Not to mention that the tendency to go above and beyond the call of duty can also end up giving you fairly high standards for others- or give other people the perception that you do. So your circle of friends, lovers, etc may conclude that if you brush off small overtures of caretaking and you do such a fantastic job than anything they can muster as a mere mortal won’t impress. Or you assume that because you know you put a lot of effort into preemptively looking after people in a way that comes naturally to you, therefore your needs must be so complicated and difficult since nobody has moved in on their own to fill them. One can internalize that that nobody can, and even throw in an extra dash of shame that you must be secretly the *most* needy person ever so all the more reason to be responsible and keep it locked down, right?

Maybe this applies to you, or maybe it doesn’t- either way it’s something for me to think about and analyze. I certainly won’t stop enjoying the caretaking aspect of my personality, but I also feel like this is a phenomenon that’s worth paying attention to.

4 thoughts on “The Darker Side Of Caretaking”

  1. (Sorry, I effed the formatting on my first reply.)

    “thought patterns like deciding that the person can’t handle that you are upset with them, because you not getting your needs met would make them feel bad”

    Or, I decide that my ‘hurt’ isn’t big enough or important enough to voice. I decide it’s petty, and since I don’t want to be ‘petty’ or ‘dramatic,’ I try to let things go instead. Sometimes I’m able to do that, sometimes the little petty things snowball and snowball until they turn into an avalanche, and that never ends well.

    “Not to mention that the tendency to go above and beyond the call of duty can also end up giving you fairly high standards for others”

    Yes to this, sadly. I’ve never considered it ‘high standards,’ though. I’ve always framed it as ‘I love you the way I want to be loved,’ or ‘I treat you the way I want to be treated.’

    The truth is that I’m good at anticipating people’s needs and meeting them before they even have to ask. I guess in part for that reason, I’m sometimes disappointed when the person I’m with doesn’t realize I have some sort of a need, and also, maybe that’s why I hate asking for things (especially when they’re small… again, back to the ‘petty’ thing).
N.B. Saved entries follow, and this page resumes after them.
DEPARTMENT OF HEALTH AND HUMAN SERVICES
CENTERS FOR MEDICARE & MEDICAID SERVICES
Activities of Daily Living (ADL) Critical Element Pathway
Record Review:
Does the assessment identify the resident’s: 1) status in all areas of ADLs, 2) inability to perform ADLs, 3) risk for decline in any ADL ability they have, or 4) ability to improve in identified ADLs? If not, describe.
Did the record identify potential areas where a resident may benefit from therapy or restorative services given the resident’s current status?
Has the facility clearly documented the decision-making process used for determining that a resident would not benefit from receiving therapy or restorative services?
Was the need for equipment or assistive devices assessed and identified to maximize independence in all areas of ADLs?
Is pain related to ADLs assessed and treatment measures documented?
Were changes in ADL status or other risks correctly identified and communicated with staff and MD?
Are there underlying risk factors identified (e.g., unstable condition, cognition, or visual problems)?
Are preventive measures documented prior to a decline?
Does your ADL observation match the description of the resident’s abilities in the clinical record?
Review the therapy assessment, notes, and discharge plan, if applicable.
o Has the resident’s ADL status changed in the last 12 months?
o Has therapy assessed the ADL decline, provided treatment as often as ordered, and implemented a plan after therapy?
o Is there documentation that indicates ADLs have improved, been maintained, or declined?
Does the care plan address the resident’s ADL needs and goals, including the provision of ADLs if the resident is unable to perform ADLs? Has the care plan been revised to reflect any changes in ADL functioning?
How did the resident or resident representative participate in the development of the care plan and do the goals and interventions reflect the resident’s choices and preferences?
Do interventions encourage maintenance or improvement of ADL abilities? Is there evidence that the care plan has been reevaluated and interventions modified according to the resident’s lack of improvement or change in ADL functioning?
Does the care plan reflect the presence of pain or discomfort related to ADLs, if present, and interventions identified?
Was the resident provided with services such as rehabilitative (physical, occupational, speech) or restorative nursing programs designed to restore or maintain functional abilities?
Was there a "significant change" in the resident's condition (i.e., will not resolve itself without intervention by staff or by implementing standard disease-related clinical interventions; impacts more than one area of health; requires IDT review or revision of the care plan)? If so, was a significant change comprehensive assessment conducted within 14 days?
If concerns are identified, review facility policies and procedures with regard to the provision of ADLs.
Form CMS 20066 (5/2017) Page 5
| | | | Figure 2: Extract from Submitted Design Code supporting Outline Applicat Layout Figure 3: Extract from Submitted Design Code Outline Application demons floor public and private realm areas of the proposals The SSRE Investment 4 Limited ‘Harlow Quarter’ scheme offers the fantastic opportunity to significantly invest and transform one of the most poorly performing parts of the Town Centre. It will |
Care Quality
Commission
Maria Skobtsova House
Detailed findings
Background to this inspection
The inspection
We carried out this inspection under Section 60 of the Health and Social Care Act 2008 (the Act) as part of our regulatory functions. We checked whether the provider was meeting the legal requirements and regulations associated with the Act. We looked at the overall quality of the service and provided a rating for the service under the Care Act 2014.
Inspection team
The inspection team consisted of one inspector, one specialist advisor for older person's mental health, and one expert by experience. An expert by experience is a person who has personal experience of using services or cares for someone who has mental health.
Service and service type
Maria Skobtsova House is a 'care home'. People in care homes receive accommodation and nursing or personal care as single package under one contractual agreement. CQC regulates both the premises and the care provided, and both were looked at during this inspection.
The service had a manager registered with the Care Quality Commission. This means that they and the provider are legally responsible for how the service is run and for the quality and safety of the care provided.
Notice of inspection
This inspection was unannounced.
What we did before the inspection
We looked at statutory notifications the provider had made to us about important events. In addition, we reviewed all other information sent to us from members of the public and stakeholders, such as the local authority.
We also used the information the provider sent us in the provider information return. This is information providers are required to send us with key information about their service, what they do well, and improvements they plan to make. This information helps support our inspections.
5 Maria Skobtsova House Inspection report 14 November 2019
    I have never put what I do into these terms (not exactly,) but this is all more ‘me’ than I’d like to admit. I’ve never thought of it as ‘caretaking,’ more ‘being an excellent partner.’ I have realized how self-centered it can be, however. I want to be important and caretaking or being a fantastic partner is a way to be important.

    This is interesting stuff, Pearl. I’ve not seen another woman who identifies as dominant speak to these sorts of feelings and behaviors, but you are not alone in them.

    Reply
  2. I had an upbringing that encouraged subversion of the self as a virtue, as well as being accommodating to crazy to the point of getting enmeshed into it.

    This… Exactly! I have been there often. So often in fact that at times, I wonder if my self identification as a submissive is not predicated on this sort of thing. I have allowed myself to become involved in several bad situations over the years because I went “above and beyond” in what turned out to be a no win scenario. (Kinda like the Kobayashi Maru, but without the Klingons)

    In a sense, I think that my proclivity for care-giving and submissiveness gives me a raison d’être. If I am needed, I am wanted, and if I am wanted, I am worth something, and if I am worth something, I am happy.

    Thank you for an excellent post. It gave me something to think about.